Material for this exercise.
· · ·

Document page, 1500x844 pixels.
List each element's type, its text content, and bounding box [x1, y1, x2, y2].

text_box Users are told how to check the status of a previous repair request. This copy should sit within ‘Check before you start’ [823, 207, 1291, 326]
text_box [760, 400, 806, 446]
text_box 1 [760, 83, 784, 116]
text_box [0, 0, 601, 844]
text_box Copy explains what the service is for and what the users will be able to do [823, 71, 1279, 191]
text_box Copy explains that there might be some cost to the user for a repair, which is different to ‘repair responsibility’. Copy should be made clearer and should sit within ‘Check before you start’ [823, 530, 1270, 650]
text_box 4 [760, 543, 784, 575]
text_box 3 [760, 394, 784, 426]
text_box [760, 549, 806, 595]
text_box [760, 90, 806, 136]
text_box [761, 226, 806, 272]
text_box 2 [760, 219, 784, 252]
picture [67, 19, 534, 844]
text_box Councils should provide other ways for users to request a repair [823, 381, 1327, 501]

· · ·

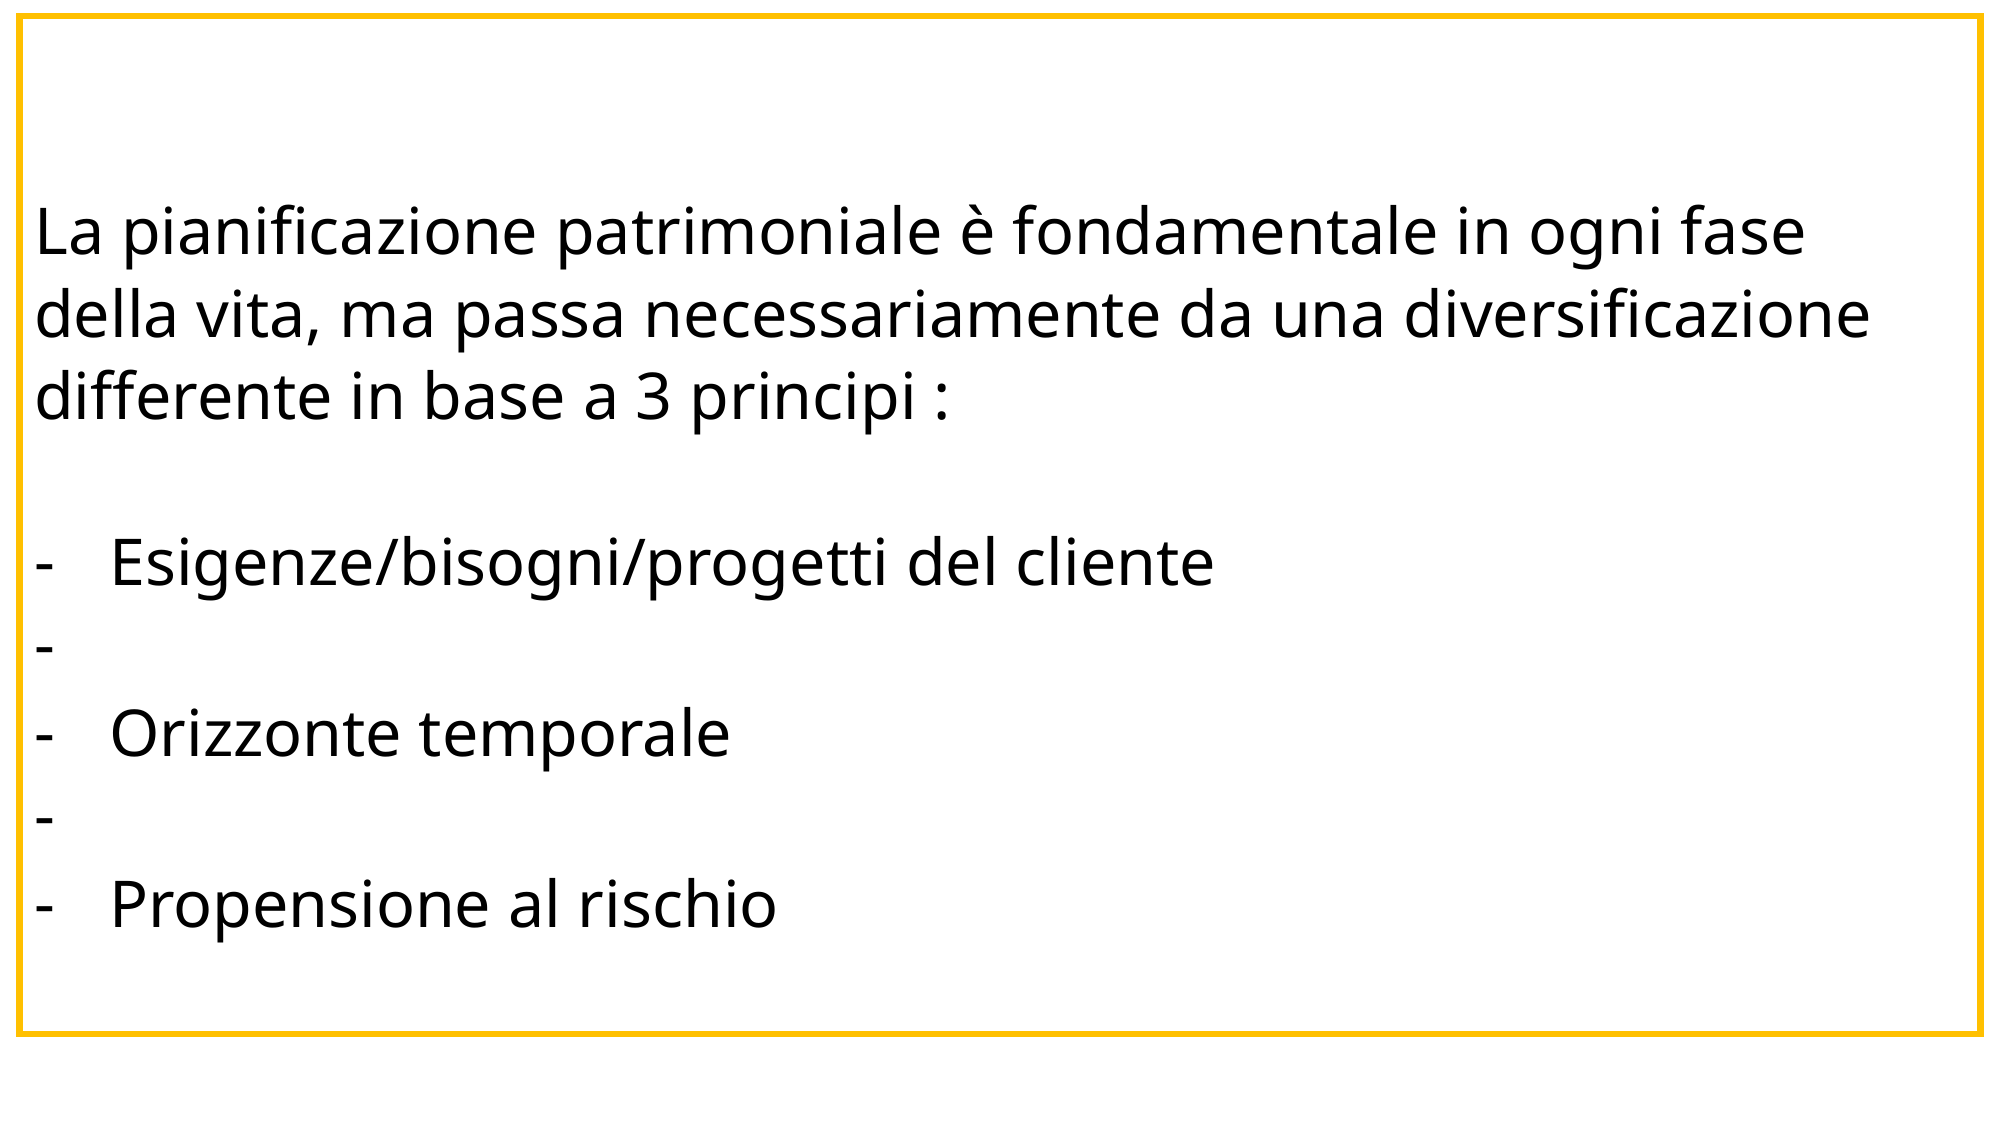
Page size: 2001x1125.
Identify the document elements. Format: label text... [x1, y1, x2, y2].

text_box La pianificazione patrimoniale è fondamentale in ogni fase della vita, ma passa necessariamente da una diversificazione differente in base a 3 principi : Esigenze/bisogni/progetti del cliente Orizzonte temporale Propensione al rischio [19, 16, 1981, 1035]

· · ·

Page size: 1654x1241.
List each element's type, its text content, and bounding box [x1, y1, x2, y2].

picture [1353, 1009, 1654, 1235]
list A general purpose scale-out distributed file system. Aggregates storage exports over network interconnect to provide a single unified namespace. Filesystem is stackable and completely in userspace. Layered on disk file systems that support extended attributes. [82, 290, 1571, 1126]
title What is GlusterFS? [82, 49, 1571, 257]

· · ·

Task instructions. Reproduce the lines from the one with "Page size: 1654x1241." up to and including the one with "picture [1353, 1009, 1654, 1235]", changing "bounding box" to "enclosing rectangle" and keeping everything else unchanged.

Answer to the task.
Page size: 1654x1241.
List each element's type, its text content, and enclosing rectangle [x1, y1, x2, y2].

picture [1353, 1009, 1654, 1235]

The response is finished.